In [1]:

import datasets

small_book_corpus = datasets.load_dataset("bookcorpus", split="train[:1%]")

Found cached dataset bookcorpus (/home/batman/.cache/huggingface/datasets/bookcorpus/plain_text/1.0.0/eddee3cae1cc263a431aa98207d4d27fd8a73b0a9742f692af0e6c65afa4d75f)


In [2]:
from collections import Counter, defaultdict
from itertools import pairwise
import re
from tqdm import tqdm


class BPETokenizer():
    SPACE = "Ġ"  # use gpt2 like space representation

    def __init__(self, sentences, vocab_size=100):
        self.vocab_size = vocab_size
        self._init_tokenizer(sentences)
        self._create_vocab()

    def _init_tokenizer(self, sentences):
        print("initializing tokenizer")
        texts = " ".join(sentences)
        texts = re.sub(r" ", f" {self.SPACE}", texts)

        self.chars = list(set(texts))
        self.vocab = list(self.chars)

        words = Counter(texts.split(" "))
        splits = [[c for c in word] for word in words.keys()]
        self.corpus = [list(row) for row in zip(words.values(), words.keys(), splits)
                       if len(row[2]) > 1]  # remove single chars

    def _get_most_freq_pair(self):
        pairs = defaultdict(int)
        for cnt, _, split in self.corpus:
            for pair in pairwise(split):
                pairs[pair] += cnt
        return max(pairs.items(), key=lambda x: x[1])

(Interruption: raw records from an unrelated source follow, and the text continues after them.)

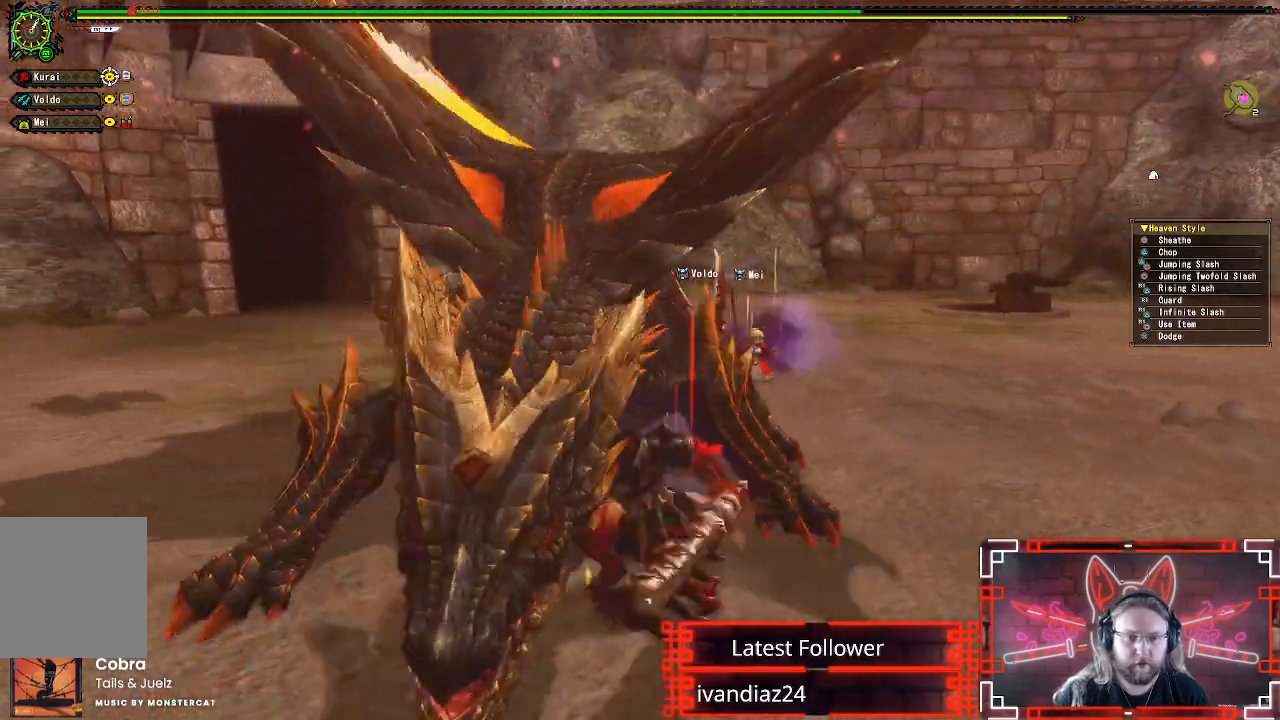
{"buttons": [], "left_stick": "center", "right_stick": "center", "events": [[33, "left_stick", "down-left"], [67, "B", "up"], [67, "Y", "up"], [133, "Y", "down"], [150, "B", "down"], [250, "B", "up"], [250, "Y", "up"], [250, "left_stick", "left"], [333, "Y", "down"], [450, "Y", "up"], [483, "left_stick", "center"]]}
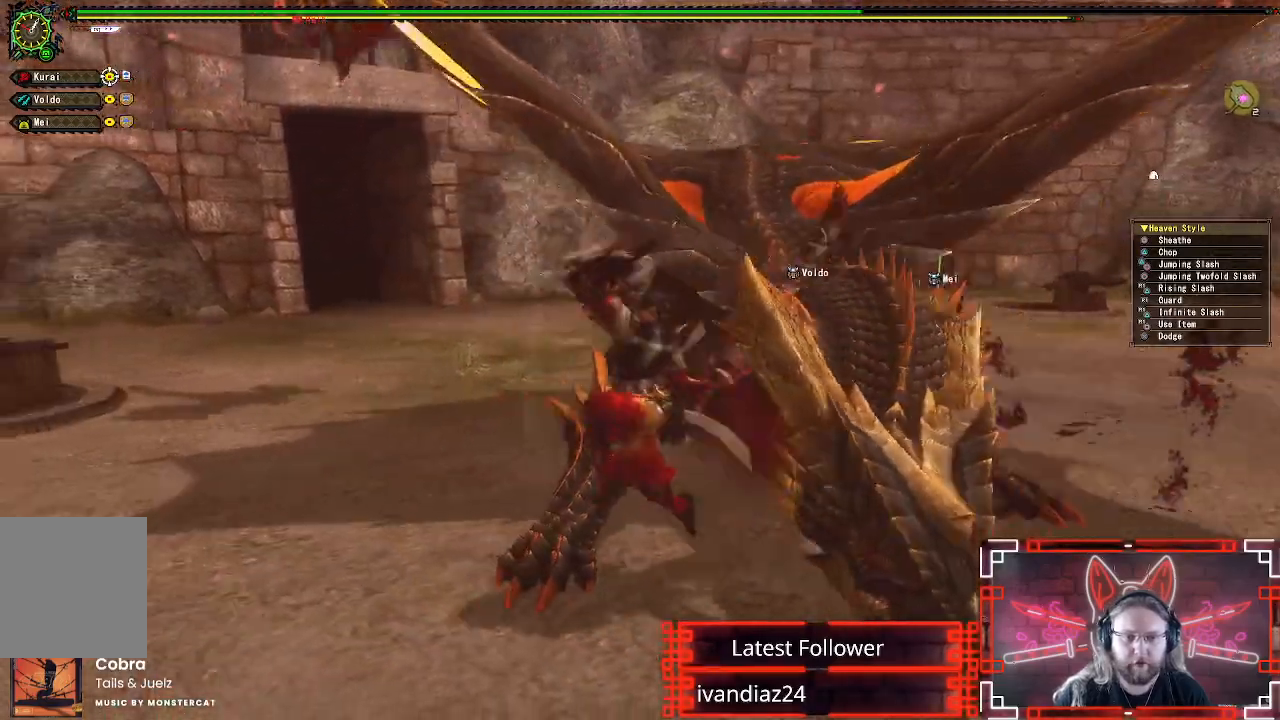
{"buttons": [], "left_stick": "down-left", "right_stick": "center", "events": [[33, "Y", "down"], [133, "Y", "up"], [300, "A", "down"], [317, "left_stick", "down-left"], [433, "A", "up"]]}
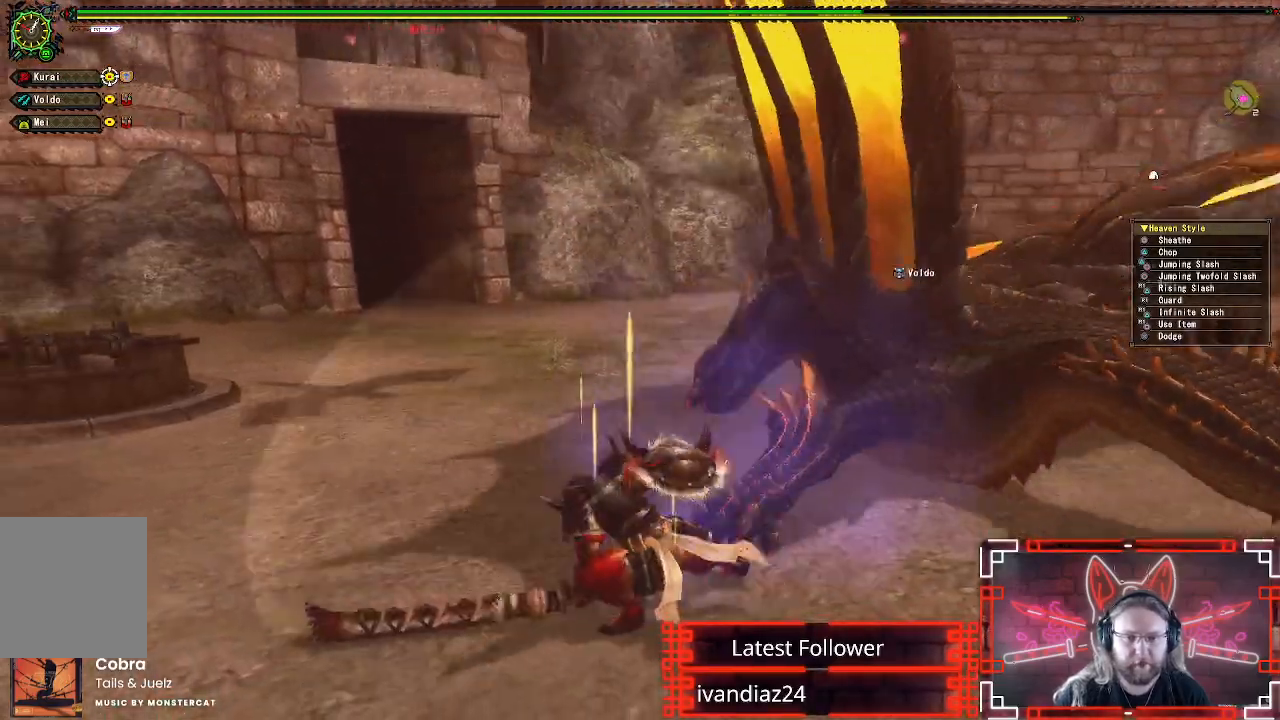
{"buttons": [], "left_stick": "center", "right_stick": "right", "events": [[17, "A", "down"], [117, "A", "up"], [183, "A", "down"], [283, "A", "up"], [450, "right_stick", "right"], [500, "left_stick", "center"]]}
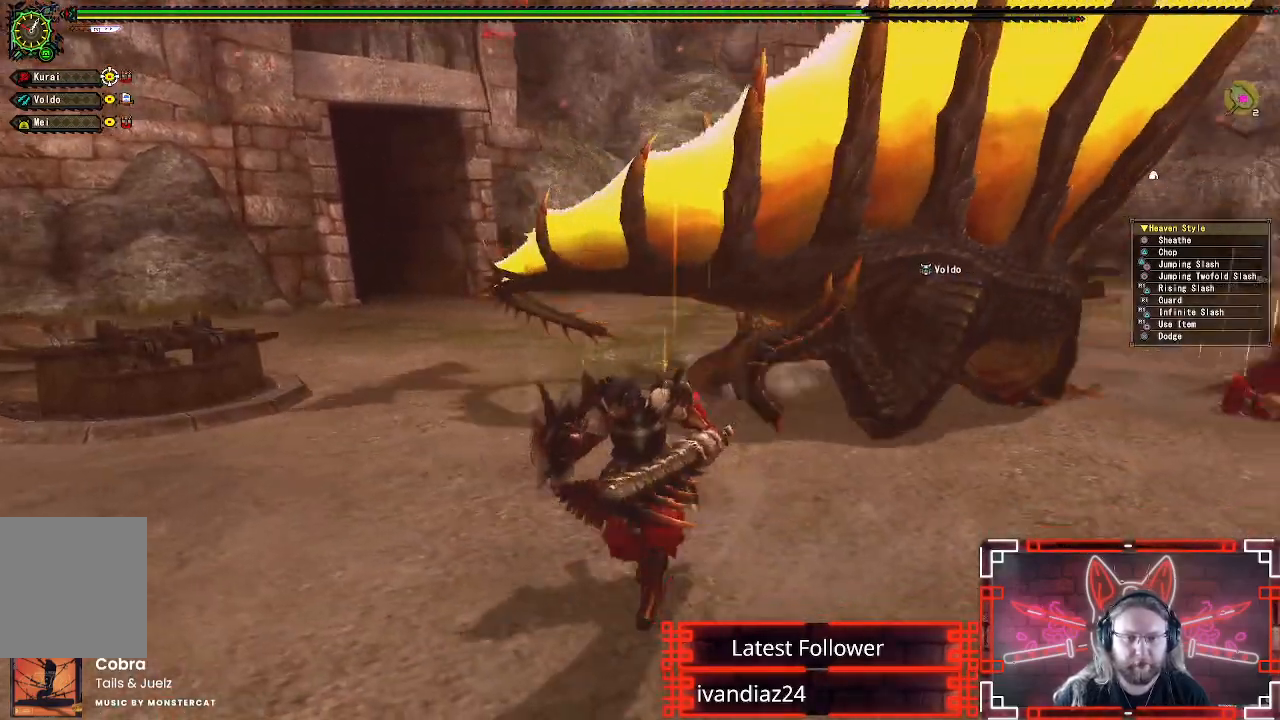
{"buttons": [], "left_stick": "up", "right_stick": "center", "events": [[50, "left_stick", "up"], [83, "right_stick", "center"]]}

    def _merge_pair(self, pair):
        pair_str = "".join(pair[0])
        for i, row in enumerate(self.corpus):
            if pair_str not in row[1]:
                continue
            split = row[2]
            j = 0
            while j + 1 < len(split):
                if split[j] == pair[0][0] and split[j + 1] == pair[0][1]:
                    split = split[:j] + [pair_str] + split[j + 2:]
                j += 1

            self.corpus[i][2] = split

    def _create_vocab(self):
        print("creating vocabulary")
        with tqdm(total=self.vocab_size) as prog_bar:
            prog_bar.update(len(self.vocab))
            while len(self.vocab) != self.vocab_size:
                pair = self._get_most_freq_pair()
                self._merge_pair(pair)
                self.vocab.append("".join(pair[0]))
                prog_bar.update(1)

    def tokenize(self, text):
        text = text.replace(" ", self.SPACE)
        split = list(text)

        for v in self.vocab[len(self.chars):]:
            i = 0
            if v not in text:
                continue
            while i + 1 < len(split):
                if split[i] + split[i + 1] == v:
                    split = split[:i] + [v] + split[i + 2:]
                i += 1
        return split

    def encode(self, text):
        return [self.vocab.index(c) for c in self.tokenize(text)]

    def decode(self, encoding):
        enc_text = "".join([self.vocab[enc] for enc in encoding]).replace(self.SPACE, " ")
        return enc_text

small_book_texts = small_book_corpus[:]["text"]
tokenizer = BPETokenizer(small_book_texts, 100)


initializing tokenizer
creating vocabulary


100%|██████████| 100/100 [00:02<00:00, 46.89it/s]


In [3]:
tokenizer.encode("she is reading a book")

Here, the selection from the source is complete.